The traditional view is a linear view of development: All societies are destined to go through the same stages of development sooner or later. Main proponents: Adam Smith, Karl Marx, Walter Rostow

Adam Smith’s Stages of Growth: (classical economics) Hunting Pastoral Agricultural Commercial Manufacturing We must now add: Services Limitation: No explanation of how and why a society moves from one stage to another – lack of dynamics.

Marx’s Stages: Marx tried to provide a dynamic theory. The critical concept: mode of production. Mode of production refers to the way a society combines forces of production with the relations of production. Each society is bound to go through different modes of production over time – these are the stages of development.

Marx’s three main stages (after the primitive stage of hunting and gathering): 1.Feudalism 2.Capitalism 3.Communism The dynamic explanation of how a society moves from one stage to another is given by the theory of historical materialism.

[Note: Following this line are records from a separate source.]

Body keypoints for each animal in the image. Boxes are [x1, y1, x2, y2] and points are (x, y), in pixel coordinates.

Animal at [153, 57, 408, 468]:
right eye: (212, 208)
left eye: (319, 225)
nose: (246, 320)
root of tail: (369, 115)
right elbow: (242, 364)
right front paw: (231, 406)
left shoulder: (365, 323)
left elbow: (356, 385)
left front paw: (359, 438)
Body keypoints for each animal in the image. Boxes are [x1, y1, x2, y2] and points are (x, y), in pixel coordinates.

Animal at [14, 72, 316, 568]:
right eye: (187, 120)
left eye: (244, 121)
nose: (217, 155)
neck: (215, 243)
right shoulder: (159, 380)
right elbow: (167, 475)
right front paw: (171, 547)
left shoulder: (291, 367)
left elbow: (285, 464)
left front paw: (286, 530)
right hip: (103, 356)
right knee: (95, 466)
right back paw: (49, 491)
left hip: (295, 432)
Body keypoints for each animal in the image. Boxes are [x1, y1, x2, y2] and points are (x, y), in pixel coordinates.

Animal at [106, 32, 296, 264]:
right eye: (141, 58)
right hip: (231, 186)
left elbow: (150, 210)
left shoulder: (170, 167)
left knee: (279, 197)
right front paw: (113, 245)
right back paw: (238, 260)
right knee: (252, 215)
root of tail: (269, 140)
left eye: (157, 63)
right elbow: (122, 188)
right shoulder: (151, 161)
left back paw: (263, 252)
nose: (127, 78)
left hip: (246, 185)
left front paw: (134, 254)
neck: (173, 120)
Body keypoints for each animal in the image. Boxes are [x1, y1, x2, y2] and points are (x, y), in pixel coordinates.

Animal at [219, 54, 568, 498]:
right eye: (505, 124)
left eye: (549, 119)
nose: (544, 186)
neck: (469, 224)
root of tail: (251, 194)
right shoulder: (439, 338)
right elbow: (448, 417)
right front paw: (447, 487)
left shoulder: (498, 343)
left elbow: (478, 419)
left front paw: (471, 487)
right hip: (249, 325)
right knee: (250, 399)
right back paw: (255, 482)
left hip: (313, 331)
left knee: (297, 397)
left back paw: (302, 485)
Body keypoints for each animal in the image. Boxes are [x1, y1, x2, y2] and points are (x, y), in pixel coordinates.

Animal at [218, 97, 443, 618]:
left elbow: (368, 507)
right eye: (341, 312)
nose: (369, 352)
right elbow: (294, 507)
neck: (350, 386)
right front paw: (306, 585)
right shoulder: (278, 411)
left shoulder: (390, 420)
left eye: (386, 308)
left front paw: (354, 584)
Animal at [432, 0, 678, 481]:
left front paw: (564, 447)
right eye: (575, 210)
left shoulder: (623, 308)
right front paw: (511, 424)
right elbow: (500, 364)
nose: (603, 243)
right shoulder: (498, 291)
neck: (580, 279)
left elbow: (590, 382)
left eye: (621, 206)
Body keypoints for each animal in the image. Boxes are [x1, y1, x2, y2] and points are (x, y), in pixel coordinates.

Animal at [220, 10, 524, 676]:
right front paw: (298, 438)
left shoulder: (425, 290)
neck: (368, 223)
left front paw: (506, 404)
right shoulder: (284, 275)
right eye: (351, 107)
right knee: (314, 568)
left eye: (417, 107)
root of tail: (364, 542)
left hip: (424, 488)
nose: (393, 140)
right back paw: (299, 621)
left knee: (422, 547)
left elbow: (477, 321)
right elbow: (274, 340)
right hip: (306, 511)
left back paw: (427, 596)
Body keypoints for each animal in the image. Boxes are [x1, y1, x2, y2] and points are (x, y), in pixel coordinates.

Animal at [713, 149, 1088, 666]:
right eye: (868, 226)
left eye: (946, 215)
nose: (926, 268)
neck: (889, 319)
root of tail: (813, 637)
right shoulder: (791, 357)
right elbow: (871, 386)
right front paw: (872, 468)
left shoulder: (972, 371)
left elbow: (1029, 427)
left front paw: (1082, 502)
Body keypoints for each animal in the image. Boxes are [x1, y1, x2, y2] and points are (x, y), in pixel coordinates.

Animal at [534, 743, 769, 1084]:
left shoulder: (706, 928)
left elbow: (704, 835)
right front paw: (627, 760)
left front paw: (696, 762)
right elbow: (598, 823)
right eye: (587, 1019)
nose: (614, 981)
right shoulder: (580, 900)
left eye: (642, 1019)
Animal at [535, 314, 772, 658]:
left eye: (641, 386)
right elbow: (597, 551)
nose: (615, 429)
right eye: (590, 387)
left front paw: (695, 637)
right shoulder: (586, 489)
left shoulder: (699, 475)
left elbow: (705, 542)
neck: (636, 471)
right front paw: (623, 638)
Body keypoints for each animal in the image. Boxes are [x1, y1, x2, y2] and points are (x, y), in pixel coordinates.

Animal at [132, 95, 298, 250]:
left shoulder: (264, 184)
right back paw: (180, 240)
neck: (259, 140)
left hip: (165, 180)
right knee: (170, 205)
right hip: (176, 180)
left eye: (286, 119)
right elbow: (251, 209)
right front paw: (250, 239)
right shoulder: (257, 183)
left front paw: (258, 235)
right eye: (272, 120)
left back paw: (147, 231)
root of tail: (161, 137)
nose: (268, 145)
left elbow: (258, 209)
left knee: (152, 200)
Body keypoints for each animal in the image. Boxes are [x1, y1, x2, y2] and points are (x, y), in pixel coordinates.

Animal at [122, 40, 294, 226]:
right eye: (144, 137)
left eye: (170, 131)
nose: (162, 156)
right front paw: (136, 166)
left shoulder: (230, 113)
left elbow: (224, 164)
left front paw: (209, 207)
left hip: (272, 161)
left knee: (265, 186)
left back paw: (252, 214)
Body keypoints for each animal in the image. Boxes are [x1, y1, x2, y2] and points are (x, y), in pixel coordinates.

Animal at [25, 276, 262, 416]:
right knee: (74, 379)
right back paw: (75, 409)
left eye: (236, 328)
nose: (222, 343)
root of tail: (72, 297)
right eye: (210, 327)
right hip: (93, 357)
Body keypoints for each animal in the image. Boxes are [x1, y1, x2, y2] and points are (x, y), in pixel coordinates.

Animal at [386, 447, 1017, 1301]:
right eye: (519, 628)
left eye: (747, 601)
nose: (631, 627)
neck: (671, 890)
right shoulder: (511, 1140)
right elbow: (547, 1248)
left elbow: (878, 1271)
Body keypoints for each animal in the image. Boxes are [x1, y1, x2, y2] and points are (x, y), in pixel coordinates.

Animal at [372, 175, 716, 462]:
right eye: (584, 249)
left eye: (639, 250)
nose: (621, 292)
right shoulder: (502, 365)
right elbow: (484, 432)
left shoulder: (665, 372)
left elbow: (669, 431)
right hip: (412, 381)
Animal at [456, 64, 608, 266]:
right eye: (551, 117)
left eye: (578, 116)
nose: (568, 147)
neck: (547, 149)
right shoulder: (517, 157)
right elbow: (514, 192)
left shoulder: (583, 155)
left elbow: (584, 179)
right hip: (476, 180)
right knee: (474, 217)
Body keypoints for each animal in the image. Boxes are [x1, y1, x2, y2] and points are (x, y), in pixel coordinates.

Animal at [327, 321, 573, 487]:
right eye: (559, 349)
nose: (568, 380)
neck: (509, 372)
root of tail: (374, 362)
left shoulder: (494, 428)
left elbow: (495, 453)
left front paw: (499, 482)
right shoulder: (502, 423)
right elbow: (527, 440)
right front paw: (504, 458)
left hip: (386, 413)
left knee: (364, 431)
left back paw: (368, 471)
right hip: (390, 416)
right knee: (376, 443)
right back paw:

The concepts of class and class conflicts are crucial here.

Marx’s theory of historical materialism: Relations of production change slowly, relative to forces of production. Relations of production become an obstacle to further improvement in the forces of production. Class conflicts sharpen when forces of production stagnate. Class war destroys the old mode and brings a new one into existence.

Rostow’s stages of growth: Traditional Preconditions for take-off Take-off Drive to maturity Age of high mass consumption ‘Take-off’ is the crucial concept – a decisive phase in a society’s history – usually spanning a period of two to three decades.

Characteristics of Take-off: Rise in the rate of saving and investment from about 5% to over 10% of national income. Emergence of one or two leading manufacturing sectors. Emergence of an entrepreneurial class and a suitable socio-political framework capable of exploiting opportunities for sustained technological progress.

Two aspects of the traditional view of development: 1.Linearity of progress: once development begins, there will be no long-term decline. 2.Universalism: all societies will go through the same route of progress. Both aspects have been criticised – the structuralist critique and the post-modernist critique.

The Structuralist critique: It rejects the universalism aspect, but no so much the linearity aspect. It argues that the existing theories of development apply mainly to the western countries. They don’t apply to the poor countries in the Third World because the socio-economic structures of these countries are very different.

Three Strands of Structuralist critique: Dualism: Boeke, Lewis. Centre-Periphery Relationship: Prebisch, Singer, Economic Commission for Latin America (ECLA). The Dependency School: Frank, Wallerstein, Amin, Sunkel, Cardoso and others.

The Post-Modernist Critique: It rejects both linearity and universalism. The target of criticism is the conventional view that all traditional societies will become ‘modern’ like the western societies. This is called the modernisation theory. Economists, sociologists, political scientists – all contributed to the spread of this theory.

The whole post-war development agenda can be seen as an attempt to implement the modernisation theory in the Third World. The post-modernist critique rejects this theory on the grounds that traditional values and knowledge are not necessarily inferior to the so- called modern values and knowledge. This criticism has come mainly from social anthropologists.